Para o socialista, é "difícil perceber que, depois de ano e meio a preparar o concurso, ele apareça até com erros do ponto de vista técnico".
"O ideal seria partir do zero. Mas voltar ao início seria uma situação insustentável para a produção cultural", observou o vereador do PS.
Pizarro defendeu "manter a pressão porque cabe ao Governo encontrar solução para um problema que criou".
"Cabe-nos ajudar a resolver o problema. Passa certamente por mais financiamento, mas não chega colocar mais dinheiro. É preciso também um bocadinho de mais engenho técnico e político", vincou.
Para o socialista, "a questão não é só assegurar sobrevivência das companhias, mas uma produção artística plural".
PSD concorda “no essencial”
O vereador do PSD Álvaro Almeida disse concordar "no essencial" com o documento, criticando "a referência a 2009, ano em que o país estava na bancarrota".
"O ano de 2009 é aquele que, do ponto de vista orçamental, não se deve repetir", observou, destacando a necessidade de a Câmara se "opor muito perentoriamente" à diferenciação por regiões das dotações do concurso.
"Problema é central”
A vereadora da CDU, Ilda Figueiredo, considerou que o problema de financiamento "é central".
"O meu partido (PCP) defendeu no orçamento (do Estado) que a verba subisse de 17 milhões de euros para 25 milhões. Se isso tivesse acontecido certamente não estávamos a viver este problema", afirmou.
Para a comunista, "esse valor teria dado cobertura à generalidade das pretensões das associações".
"Num momento em que há tanto dinheiro, até para cobrir os défices da banca, não se entende que não haja mais sete milhões de euros para a cultura. A questão do financiamento é de facto central e temos de insistir muito nisso", disse.
Ilda Figueiredo referiu que "não se entendem alguns critérios", nomeadamente "a razão de ser de se considerarem inelegíveis grupos de teatro (conhecidos) há dezenas de anos e que têm um papel fundamental na vida da cidade".
Moção aprovada por unanimidade
Na reunião camarária pública, todos os vereadores (sete da maioria do independente Rui Moreira, quatro do PS, um do PSD e uma da CDU) votaram a favor do documento assinado pelas 66 estruturas culturais que, na terça-feira, no teatro Rivoli, participaram na reunião convocada pelo presidente da Câmara do Porto para analisar os resultados daquele programa da DGArtes.
A moção refere ainda que "os critérios territoriais apresentados não são compatíveis nem com a distribuição populacional nem com a produção cultural".
"Prejudicam invariavelmente o Norte, que inclui a Área Metropolitana do Porto - que compara em população e produção cultural com a de Lisboa - e cidades como Braga, Guimarães ou Famalicão", lamenta-se.

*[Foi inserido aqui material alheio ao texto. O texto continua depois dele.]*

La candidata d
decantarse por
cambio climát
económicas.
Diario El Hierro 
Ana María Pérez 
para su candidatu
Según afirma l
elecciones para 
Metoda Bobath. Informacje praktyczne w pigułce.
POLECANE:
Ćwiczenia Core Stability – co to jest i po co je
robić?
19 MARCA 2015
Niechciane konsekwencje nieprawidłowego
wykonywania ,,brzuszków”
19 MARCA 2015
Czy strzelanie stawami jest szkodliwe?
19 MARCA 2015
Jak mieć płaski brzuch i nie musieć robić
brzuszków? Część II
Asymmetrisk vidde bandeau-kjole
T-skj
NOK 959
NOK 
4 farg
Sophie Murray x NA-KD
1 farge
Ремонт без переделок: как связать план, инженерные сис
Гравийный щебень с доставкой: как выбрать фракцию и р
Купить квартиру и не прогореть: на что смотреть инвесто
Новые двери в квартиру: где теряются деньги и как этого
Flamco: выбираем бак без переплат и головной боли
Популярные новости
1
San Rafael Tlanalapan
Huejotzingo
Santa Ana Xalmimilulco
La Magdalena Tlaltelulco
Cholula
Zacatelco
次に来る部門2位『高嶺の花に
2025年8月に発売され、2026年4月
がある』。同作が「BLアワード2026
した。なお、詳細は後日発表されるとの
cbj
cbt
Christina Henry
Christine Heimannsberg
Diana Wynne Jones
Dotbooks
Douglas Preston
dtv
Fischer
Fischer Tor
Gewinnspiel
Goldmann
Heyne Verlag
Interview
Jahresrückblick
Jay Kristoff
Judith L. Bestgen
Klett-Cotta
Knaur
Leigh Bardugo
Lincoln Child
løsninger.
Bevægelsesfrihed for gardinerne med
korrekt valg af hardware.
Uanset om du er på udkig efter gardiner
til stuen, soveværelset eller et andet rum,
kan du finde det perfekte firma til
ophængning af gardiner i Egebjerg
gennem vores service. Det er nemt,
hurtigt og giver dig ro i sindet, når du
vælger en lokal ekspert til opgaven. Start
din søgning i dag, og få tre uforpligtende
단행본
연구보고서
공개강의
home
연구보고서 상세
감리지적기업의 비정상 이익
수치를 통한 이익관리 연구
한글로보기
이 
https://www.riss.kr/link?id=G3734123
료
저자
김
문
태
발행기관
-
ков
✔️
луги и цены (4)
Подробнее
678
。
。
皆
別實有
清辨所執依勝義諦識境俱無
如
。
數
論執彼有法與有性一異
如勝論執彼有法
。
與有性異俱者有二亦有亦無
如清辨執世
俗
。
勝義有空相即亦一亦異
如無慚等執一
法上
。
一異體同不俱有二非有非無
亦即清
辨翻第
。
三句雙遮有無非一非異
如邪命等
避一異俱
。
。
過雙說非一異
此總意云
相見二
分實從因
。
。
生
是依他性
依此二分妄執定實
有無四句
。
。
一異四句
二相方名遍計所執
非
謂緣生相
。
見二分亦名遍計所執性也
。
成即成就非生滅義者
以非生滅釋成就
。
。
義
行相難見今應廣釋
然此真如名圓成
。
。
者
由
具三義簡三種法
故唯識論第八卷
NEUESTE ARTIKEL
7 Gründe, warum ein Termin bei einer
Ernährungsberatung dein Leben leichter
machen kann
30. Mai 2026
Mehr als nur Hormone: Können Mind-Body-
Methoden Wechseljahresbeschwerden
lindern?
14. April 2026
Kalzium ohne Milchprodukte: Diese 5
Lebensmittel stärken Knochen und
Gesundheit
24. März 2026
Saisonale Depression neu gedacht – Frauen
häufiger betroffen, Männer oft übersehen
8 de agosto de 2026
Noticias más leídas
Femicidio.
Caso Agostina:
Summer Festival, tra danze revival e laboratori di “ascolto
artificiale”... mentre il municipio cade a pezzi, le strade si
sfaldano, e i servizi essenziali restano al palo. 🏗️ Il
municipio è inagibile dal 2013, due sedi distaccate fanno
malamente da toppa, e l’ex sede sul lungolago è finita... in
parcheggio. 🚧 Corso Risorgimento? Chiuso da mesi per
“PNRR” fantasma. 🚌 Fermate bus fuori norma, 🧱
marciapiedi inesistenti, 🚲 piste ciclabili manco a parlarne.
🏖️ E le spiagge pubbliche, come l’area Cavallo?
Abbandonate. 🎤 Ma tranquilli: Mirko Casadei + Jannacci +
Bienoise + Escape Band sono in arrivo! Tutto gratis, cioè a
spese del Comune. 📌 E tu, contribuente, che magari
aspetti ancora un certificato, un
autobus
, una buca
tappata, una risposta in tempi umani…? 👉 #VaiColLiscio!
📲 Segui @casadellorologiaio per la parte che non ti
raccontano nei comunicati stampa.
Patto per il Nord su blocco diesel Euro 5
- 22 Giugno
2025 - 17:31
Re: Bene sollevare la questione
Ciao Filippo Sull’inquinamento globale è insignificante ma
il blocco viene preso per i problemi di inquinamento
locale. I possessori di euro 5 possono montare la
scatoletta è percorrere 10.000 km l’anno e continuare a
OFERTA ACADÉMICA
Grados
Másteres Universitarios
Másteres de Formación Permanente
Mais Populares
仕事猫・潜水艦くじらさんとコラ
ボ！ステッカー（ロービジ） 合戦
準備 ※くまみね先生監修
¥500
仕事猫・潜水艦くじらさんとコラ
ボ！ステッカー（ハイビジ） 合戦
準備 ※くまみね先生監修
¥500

"A distribuição de verbas à Região Norte deveria, no mínimo, acompanhar o investimento per capita da Área Metropolitana de Lisboa", acrescenta-se no documento.Os concursos ao Programa de Apoio Sustentado às Artes 2018-2021 abriram em outubro, com um valor global de 64,5 milhões de euros.
A moção refere ainda que "os critérios dos concursos estão mal definidos, por porem em concorrência estruturas de programação, unidades de criação e festivais", para além de "permitirem que projetos municipais, sob a capa de associações e cooperativas, concorram com as companhias independentes".
Câmara e agentes culturais concordam também com "a necessidade de repensar a composição dos júris e também ponderar a pertinência de existir uma divisão regional dos mesmos".
"Não se consegue entender que um país que se orgulha de ter saído de um programa de assistência financeira e pode hoje apresentar boas contas orçamentais, baixe os níveis de financiamento aos seus produtores culturais. É razoável pensar-se que um país com boas contas possa disponibilizar para a Cultura, ao menos, um por cento do seu orçamento de Estado, estando Portugal muito aquém", alertam.
A autarquia e as estruturas da Cultura consideram que "os montantes disponíveis para a região Norte, os critérios usados nos concursos e os resultados já conhecidos põem, na prática, em risco o programa cultural da cidade do Porto".
"Não pode a dinâmica cultural que atualmente é reconhecida ao Porto graças à aposta municipal que iniciou em 2014 servir como pretexto para o seu subfinanciamento estatal", observam.
"Os presentes congratulam-se com a abertura do Ministro da Cultura para rever as verbas e o sistema e estão disponíveis para ajudar a DGArtes nesse processo", conclui o documento.
Sector pede apoio de 25 milhões de euros
O Sindicato dos Trabalhadores de Espetáculos, do Audiovisual e dos Músicos quer uma dotação imediata do Governo de 25 milhões de euros para apoiar o sector.
Os trabalhadores vão também pedir uma reunião ao primeiro-ministro e à comissão parlamentar de Cultura.
Depois das explicações dadas na última noite pelo Secretário de Estado da Cultura, André Albuquerque, do Sindicato dos Trabalhadores de Espetáculos, do Audiovisual e dos Músicos, disse que a atual situação das artes não se resolve com remendos.
Para sexta-feira, ao final da tarde, estão agendados vários momentos de protesto dos trabalhadores do sector das artes.
Perante esta polémica, António Costa quis ouvir diretamente o ministro e o secretário de Estado sobre a vaga de protestos.
António Costa convocou o ministro e o secretário de Estado da Cultura. O primeiro-ministro quer acompanhar o processo relativo à aplicação do programa de apoio às artes, que está a ser contestado nos meios artísticos.
As companhias de teatro pedem mais transparência e falam em mão criminosa por parte do governo.
Situação insustentável
A atriz São José Lapa, em nome de uma plataforma de profissionais ligados à cultura, afirma que a situação dos artistas é insustentável e pede uma audiência urgente ao primeiro-ministro.
“Atenção, doutor António Costa. Nós queremos ser como os outros da Europa, pessoas que gostam de trabalhar e ter prazer em trabalhar, e não andar a pedir e estender a mão à esmola”, afirmou a atriz à rádio TSF.
“Portanto, eu gostava que a população portuguesa pudesse perceber que nós temos de ter dinheiro para pagar a renda da casa, temos de ter dinheiro para comer, temos de ter dinheiro para viver, para educar os nossos netos”, acrescentou.
Para a atriz, “só num país atrasadíssimo como o nosso é que uma pessoa trabalha num banco e ganha o seu ordenado, os bancos ganham uma quantidade de ordenados, porque vieram-nos ao bolso por uma quantidade de erros de estava à frente do Banco de Portugal e das próprias instituições das corrupções que aqui se passam, e os desgraçados da cultura são miseravelmente miseráveis".